It's one of the more conspicuous road signs on U.S. 27, a scenic route that meanders through the Daniel Boone National Forest on its way to a popular recreational area on Lake Cumberland.
"WARNING. Jesus is coming! RU Ready."
Such proclamations, already common throughout the Bible Belt, could proliferate along roadsides in reaction to a Supreme Court ruling barring displays of the Ten Commandments in two southern Kentucky courthouses, said Don Swarthout, head of the Kentucky-based Christians Reviving America's Values.
"People want to do something to reflect their principles, and that's one way they can legally do it," Swarthout says.
Although some groups continue the fight for the right to post biblical passages in public buildings, others are enjoying their constitutional privilege to post them where they're certain to be seen -- in places of prominence on private property along roads and interstate highways.
Some are opting for professional displays on billboards.
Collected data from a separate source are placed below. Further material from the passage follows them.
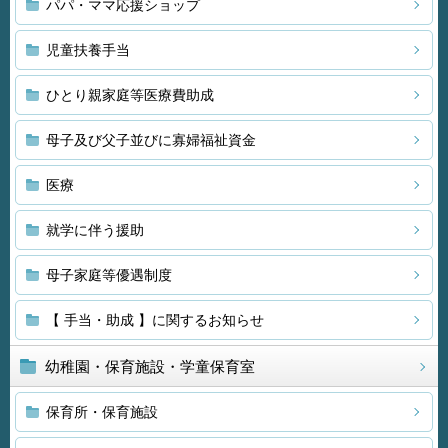
パパ・ママ応援ショップ
児童扶養手当
ひとり親家庭等医療費助成
母子及び父子並びに寡婦福祉資金
医療
就学に伴う援助
母子家庭等優遇制度
【 手当・助成 】に関するお知らせ
幼稚園・保育施設・学童保育室
保育所・保育施設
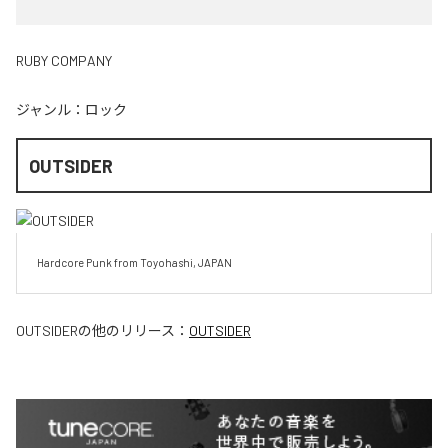
RUBY COMPANY
ジャンル：
ロック
OUTSIDER
Hardcore Punk from Toyohashi, JAPAN
OUTSIDER
の他のリリース：
OUTSIDER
Others are using hand-scrawled signs on lawns or in cow pastures. Yet others are attaching bumper stickers to their cars. Swarthout says far more people will see the outdoor displays than would see a posting inside a courthouse.
Jimmie Greene, a retired McCreary County judge-executive, says he put a placard of the Ten Commandments on his lawn, as did most of his neighbors, after a judge first ruled that the display in the courthouse had to come down.
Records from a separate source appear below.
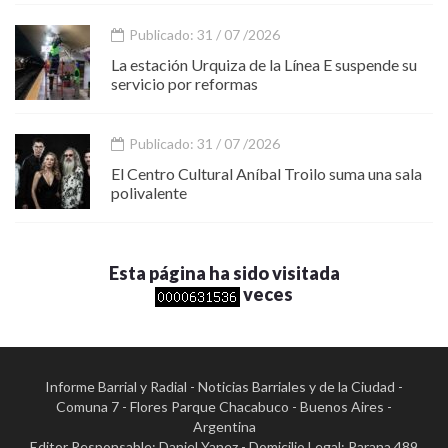
Publicado: 31 / 07 /2026
La estación Urquiza de la Línea E suspende su
servicio por reformas
Publicado: 31 / 07 /2026
El Centro Cultural Aníbal Troilo suma una sala
polivalente
Esta página ha sido visitada
veces
Informe Barrial y Radial - Noticias Barriales y de la Ciudad -
Comuna 7 - Flores Parque Chacabuco - Buenos Aires -
Argentina
Editor Responsable: Daniel Yanez - Domicilio Legal: Parana 489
"You should have seen it," he says. "The landscape was covered with Ten Commandments."
Swarthout says the turmoil involving the posting of the Ten Commandments in public buildings triggered the reaction by private property owners to show their support for the cause.
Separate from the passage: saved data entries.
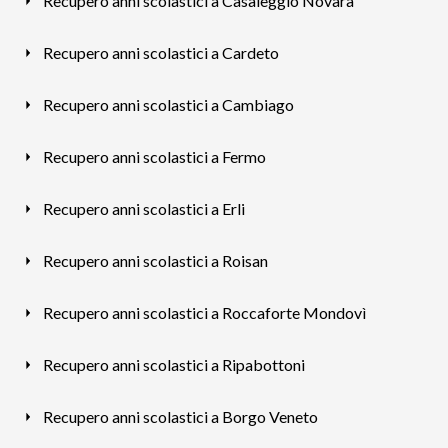
Recupero anni scolastici a Casaleggio Novara
Recupero anni scolastici a Cardeto
Recupero anni scolastici a Cambiago
Recupero anni scolastici a Fermo
Recupero anni scolastici a Erli
Recupero anni scolastici a Roisan
Recupero anni scolastici a Roccaforte Mondovì
Recupero anni scolastici a Ripabottoni
Recupero anni scolastici a Borgo Veneto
"People feel like that is something they can do that shows they feel strongly about the principles of Christianity," Swarthout says.
The Supreme Court on Monday ruled that such exhibits on government property must be evaluated on a case-by-case basis to ensure they don't violate the Constitution. Its ruling said, however, that southeastern Kentucky's McCreary and Pulaski counties went too far and promoted a religious message when they put framed copies of the Ten Commandments on courthouse walls.
Officials first hung framed copies of the Ten Commandments in their courthouses in 1999 and later added other documents, such as the Magna Carta and Declaration of Independence, after such displays were challenged as religious by the American Civil Liberties Union.
At the height of the controversy, residents of the two counties began putting blue-and-white Ten Commandments markers on their front lawns to show their support.
David Friedman, who successfully argued the ACLU's case before the Supreme Court, says Monday's ruling reaffirmed a core principle -- "that government and religion should not become impermissibly entangled."
Friedman says the ACLU will vigorously pursue cases against other local governments that have posted the Ten Commandments in public buildings.
Speaking to reporters at his downtown Louisville law office, Friedman says he welcomes people celebrating and displaying the commandments, just not on government property.
"They should do it in their homes, in their religious institutions, on their cars, in their businesses and not through their government," he says. "The government is all of ours, and it can only be all of ours when it remains neutral."
Churches, especially, have been making use of their marquees to do just that through what's called sentence sermons.
"We're kind of a sound bite society," says L. James Harvey of Grand Rapids, Mich., author of three books on sentence sermons. "I'm trying to convince churches that they have a drive-by congregation, and they can reach out to them with these messages and sometimes change a life."
The messages aren't limited to church marquees. Harvey says Christian businessmen are incorporating them into outdoor advertising.
"I just think people have a thirst for truth wherever they can find it," he says. "When people are in their cars, they're kind of a captive audience."
Jim Ratliff, owner of Lighthouse Christian Bookstore near Pikeville, says he is seeing strong sales of ornamental license plates that allow people to share their messages with other motorists.
"Got Jesus?" one asks. "God Is My Co-Pilot," another proclaims.
"Those license plates make as many statements as you could possibly make," Ratliff says.
Others prefer bumper stickers. For pedestrians, it's T-shirts adorned with a list of the Ten Commandments or messages like "Smile, God Loves You."
"It's about freedom of speech," Swarthout says. "It's about sharing principles for people to live by."
Associated Press writer Bruce Schreiner in Louisville, Ky., contributed to this report.